We divide the enormous number of Dinosaurs according to the formation of the pelvis, that of the hind-limbs, and the dentition, into four orders.

Order I. SAUROPODA.

Pubes simple, with symphysis. Premaxillae with teeth. Plantigrade.

The teeth are mostly spatulate, laterally compressed, with sharp edges, but without serrations. Skull with a pair of large pre-orbital fossae. The centra of the vertebrae of the trunk have large lateral cavities. The fore- and hind-limbs are pentadactyle, plantigrade, and hoofed, of the typical walking type; the bones of the limbs are stout and solid; the femur is devoid of an inner distal or fourth trochanter. The carpal and tarsal bones are free. Herbivorous.
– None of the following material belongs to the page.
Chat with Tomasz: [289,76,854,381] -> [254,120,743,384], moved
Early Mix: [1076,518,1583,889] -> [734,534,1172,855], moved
The Sauropoda comprise some of the most gigantic terrestrial creatures which have ever existed, compared with some of which the bulk of an elephant appears almost insignificant. Their range in time extends from the Lower Oolite into the Cretaceous, with a perhaps world-wide distribution, namely, Western Europe, North America, Patagonia, Madagascar, and India. Although they are, except for their size, the least specialised of all Dinosaurs, none of the Sauropoda hitherto discovered are old enough to claim to be the ancestors of the other Dinosaurs.